La pandemia de 2020 llevó el experimento un paso más allá. Los gobiernos y los bancos centrales coordinaron por primera vez una respuesta conjunta: gasto público masivo financiado por dinero recién creado. El resultado fue una avalancha de liquidez que evitó una depresión a raíz del COVID, pero trasladó una parte enorme de la deuda privada al balance de los Estados. Desde entonces vivimos en esa cuarta fase del ciclo: deuda pública disparada, déficit estructural y una dependencia total de la confianza del mercado.
Según Ray Dalio, ahora toca la fase de “desapalancamiento”, porque llega el momento en que la deuda total supera la capacidad del sistema para sostenerla, y ni siquiera imprimir dinero basta para mantener la ilusión. Ese punto puede desarrollarse de dos maneras: lentamente, con una inflación que erosiona el valor de la moneda, o bruscamente, con una crisis financiera que fuerza la reestructuración. En ambos casos, el desenlace es el mismo: pérdida de riqueza real y un nuevo orden monetario.
Es a lo que Dalio se refiere con dos formas de afrontar el final: o bien el camino caótico, basado en la austeridad, los impagos y una recesión económica. O bien el camino más equilibrado, al que llama “un desapalancamiento bello” donde se combina la reestructuración de deuda (que enfría la economía) con una dosis controlada de inflación (que la estimula). Si se logra el equilibrio justo, el crecimiento nominal supera el coste de la deuda y el sistema puede renacer.

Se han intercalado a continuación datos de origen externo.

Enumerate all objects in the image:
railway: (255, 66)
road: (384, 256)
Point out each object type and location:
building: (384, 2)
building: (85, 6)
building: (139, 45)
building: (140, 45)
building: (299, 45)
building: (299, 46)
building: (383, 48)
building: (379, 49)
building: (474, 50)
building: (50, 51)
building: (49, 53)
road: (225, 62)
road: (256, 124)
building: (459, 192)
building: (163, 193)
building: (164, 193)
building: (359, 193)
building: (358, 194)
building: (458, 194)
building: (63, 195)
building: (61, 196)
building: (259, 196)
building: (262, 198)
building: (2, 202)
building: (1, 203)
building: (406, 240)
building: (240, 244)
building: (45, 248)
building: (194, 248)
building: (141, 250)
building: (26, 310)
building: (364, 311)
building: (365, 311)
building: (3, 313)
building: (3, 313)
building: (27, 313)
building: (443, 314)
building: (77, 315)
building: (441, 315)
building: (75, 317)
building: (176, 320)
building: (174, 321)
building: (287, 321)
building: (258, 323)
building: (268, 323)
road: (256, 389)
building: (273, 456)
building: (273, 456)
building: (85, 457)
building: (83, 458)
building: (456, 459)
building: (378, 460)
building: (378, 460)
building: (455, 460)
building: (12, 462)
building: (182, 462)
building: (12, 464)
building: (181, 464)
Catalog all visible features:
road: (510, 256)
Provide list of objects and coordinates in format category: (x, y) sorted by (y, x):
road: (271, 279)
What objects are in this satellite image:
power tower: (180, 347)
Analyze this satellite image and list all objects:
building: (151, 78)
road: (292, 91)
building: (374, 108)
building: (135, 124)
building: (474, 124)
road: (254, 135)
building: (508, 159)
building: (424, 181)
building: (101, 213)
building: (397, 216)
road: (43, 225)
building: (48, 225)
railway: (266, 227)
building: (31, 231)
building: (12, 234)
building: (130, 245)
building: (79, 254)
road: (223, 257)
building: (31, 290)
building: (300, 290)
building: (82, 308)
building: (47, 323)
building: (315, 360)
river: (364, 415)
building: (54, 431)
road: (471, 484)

Aunque esta última opción suena bien, ningún país ni generación ha conseguido hacerlo sin atravesar por una crisis que provoque grandes daños, porque incluso por esta vía, la reestructuración castiga a los inversores, la inflación castiga a los ahorradores y mientras tanto el Estado castiga a los contribuyentes. Todos pierden algo, porque cuando la deuda crece más rápido que la productividad, no hay soluciones, solo diferentes formas de ajuste y sufrimiento. Pero incluso si se adopta la solución menos mala, para lograrlo harán falta decisiones impopulares, disciplina fiscal y un uso verdaderamente productivo del dinero público. Si seguimos creyendo que se puede crecer gastando lo que no se tiene, acabaremos repitiendo la historia una vez más.
El mundo desarrollado avanza hacia ese punto. La deuda pública estadounidense ya supera el 120% del PIB, Europa sigue financiando déficits eternos y Japón convive con un banco central que es dueño de la mitad del mercado. Creemos que los bancos centrales siempre podrán resolverlo, pero el margen de maniobra se estrecha. Los ciclos de deuda no se detienen con promesas ni discursos. Se detienen afrontando la realidad, y lo cierto es que esa realidad se acerca deprisa.
"La fase final del ciclo está marcada por ese momento en que el sistema se sostiene básicamente solo por la fe, y la fe, como la confianza, no es infinita", avisa el analista Pablo Gil en The Trader.